Your coach not only is going to (hopefully) make you ridiculously fast, but they are going to be with you as you grow up. Running exposes all your personality weaknesses. It forces you to be patient--mostly by being incredibly frustrating at times. It forces you to let go of that intense ego of yours. You coach is your personal cheerleader and advisor during this process.
Also, coaches see it all. So you have to be comfortable enough to have really embarrassing and/or hard conversations with them. Like, “Hey coach. I am having explosive diarrhea, and need to miss today’s practice.” Or “Hey coach. I got mad at Sally, and punched her in the face in my emotional rage.” They see you at your best and worst. So make sure it’s someone you are okay with doing that.

    4.     Do you believe in the training system?
Hey! If you believe doing 1000 pushups is the key to success and your coach thinks that doing one pushup would lead to your demise as a runner, you should probably reconsider that plan. 

    5.     The environment.
Most of the environment is dictated by your coach and training partners. But the other part of the environment, i.e. the trails, the track, the facilities, the training room, the city, and the weather, should be taken into consideration. Do you hate cold winters and treadmills? Minnesota might not be your jam. Do you have one of those bodies that in hot humid climates shrivel in dehydration while you run geriatric pace?
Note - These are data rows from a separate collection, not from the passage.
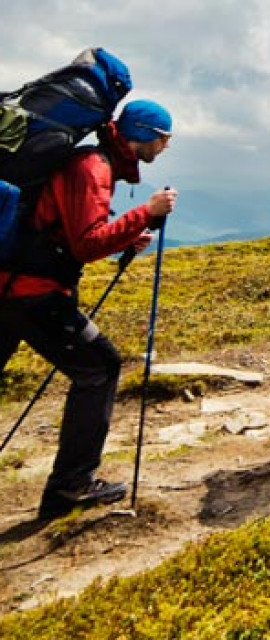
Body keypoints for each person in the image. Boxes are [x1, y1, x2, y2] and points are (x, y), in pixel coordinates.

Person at [0, 99, 177, 520]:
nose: (165, 147)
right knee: (99, 367)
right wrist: (144, 214)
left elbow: (74, 234)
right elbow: (85, 242)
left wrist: (128, 235)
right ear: (146, 134)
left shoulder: (92, 164)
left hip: (12, 286)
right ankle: (71, 486)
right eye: (164, 139)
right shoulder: (92, 169)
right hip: (33, 292)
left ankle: (70, 484)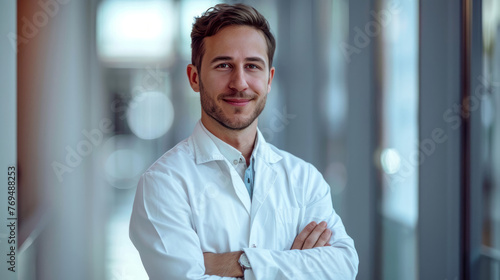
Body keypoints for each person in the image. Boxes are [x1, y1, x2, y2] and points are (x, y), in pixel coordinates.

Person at [129, 3, 358, 280]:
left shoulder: (304, 179)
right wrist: (297, 264)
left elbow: (343, 265)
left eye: (252, 66)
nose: (239, 83)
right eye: (224, 65)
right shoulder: (163, 183)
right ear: (194, 77)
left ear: (269, 78)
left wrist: (239, 263)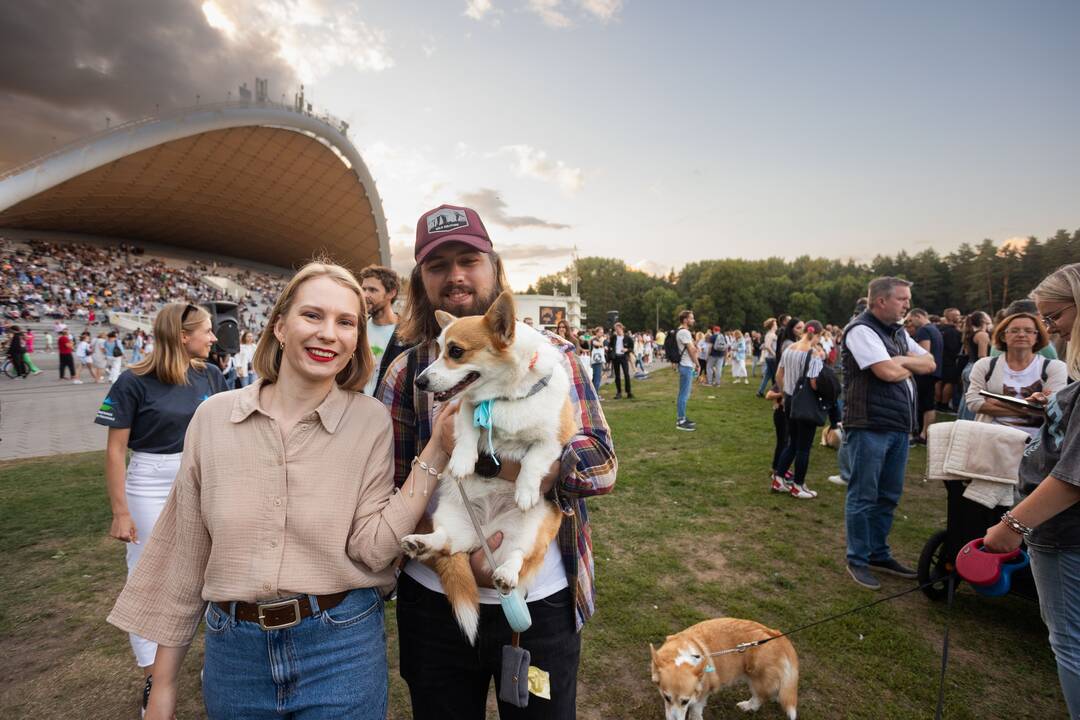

Florida will probably be your mortal enemy.

Quick list of questions to ask on a recruiting visit!

1.     Where do you run?
2.     What is a typical day like?
3.     Are a lot of people on your team injured? If "yes" ßRED FLAG
4.     Do you hang out a lot outside of practice?
5.     Do you train together as a team?
6.     Do you get along with your coach? If the majority says “no”, ßRED FLAG
7.     What are the coach’s training philosophies?
8.     Why do you think I would be a good addition to this team?
9.     How bad is the winter/summer?
10. What are your interests outside of running?